No, you’re missing the point of copyright. The point of copyright is to protect an exclusive right to copy, not the right to produce original works influenced by previous works. If an LLM produces original works that are influenced by the training data, that is not a violation of copyright. If it reproduces the training data verbatim, it is.
One is a collection of highly dithered data generated by machines paid for by a business in order to financially gain from the copyrighted works in order to replace any future need for copyrighted text books.
The other is a person learning from a copyrighted textbook in the legally protected manner, and whom and use the textbook was written for.
I don't think this question really makes any sense... In my opinion, it's kind of mish-mashing several things together.
"Can you elaborate on how it's not comparable?"
The process of individual people interacting with their culture is a vastly different process than that used to train large language models. In what ways to you think these processes have anything in common?
"It seems obvious to me that it is -- they both learn and then create -- so what's the difference?"

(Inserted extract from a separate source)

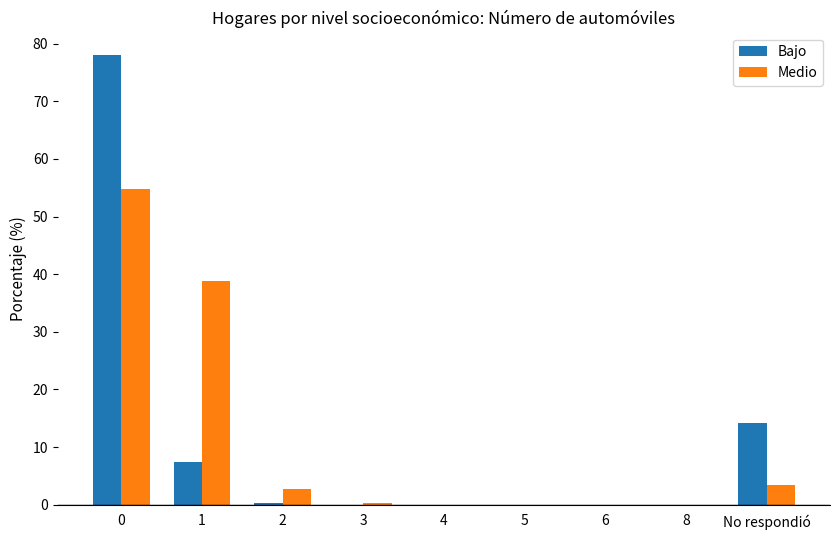

What is the sum of the Bajo values at 1 and 5?

7.4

This doesn't seem obvious to me (obviously)! Maybe you can argue that an LLM "learns" during training, but that ceases once training is complete. For sure, there are work-arounds that meet certain goals (RAG, fine-tuning); maybe your already vague definition of "learning" could be stretched to include these? Still, comparing this to how people learn is pretty far-fetched. AFAICT, there's no literature supporting the view that there's any commonality here; if you have some I would be very interested to read it. :-)
Do they both create? I suspect not; an LLM is parroting back data from it's training set. We've seen many studies showing that tested LLMs perform poorly on novel problem sets. This article was posted just this week:
The court is still out on the copyright issue, for the perspective of US law we'll have to wait on this one. Still, it's clear that an LLM can't "create" in any meaningful way.
And so on and so forth. How is hiring an employee at all similar to subscribing to an OpenAI ChatGPT plan? Wacky indeed!
Obviously, on the inside, the process that a person goes through in learning and creating, and the process that a LLM goes through in learning and creating, is very different. Nobody will dispute that.
But if they're learning from the same kinds of materials, and producing the same kind of output, then obviously the comparison can be made. And your idea that LLM's don't create seems obviously false.
So I have to conclude the two seem comparable, and someone would have to show why different legal principles around copyright ought to apply, when it's a simple question of input/output. Why should it matter if it's a human or algorithm doing the processing, from a copyright perspective? Nothing "wacky" about the question at all.
Human creators don't store that 'influence' in a digital machine accessible format generated directly from the copyrighted content though.
Although with the 'good new everyone, we built the torment nexus' trajectory of AI my guess is at this point AI companies would just incorporate actual human brains instead of digital storage if that was the requirement.
Does that imply that if we invent brain upload technology, that my weights have every conflicting license and patent for everything I can quote or create? I don't like that precedent. I have complete rights over my noggin's contents. If I do quote a NYT article in it's entirely, that vould be infringement, but not copying my brain itself.
Your argument boils down to “we don’t know how brains work”, and it is a non-sequitur. It isn’t a violation of copyright law to create original works under the creative influence of works still under copyright.
LLMs are not humans. They’re essentially a probabilistic compression algorithm (encode data into model weights/decode with prompt to retrieve data).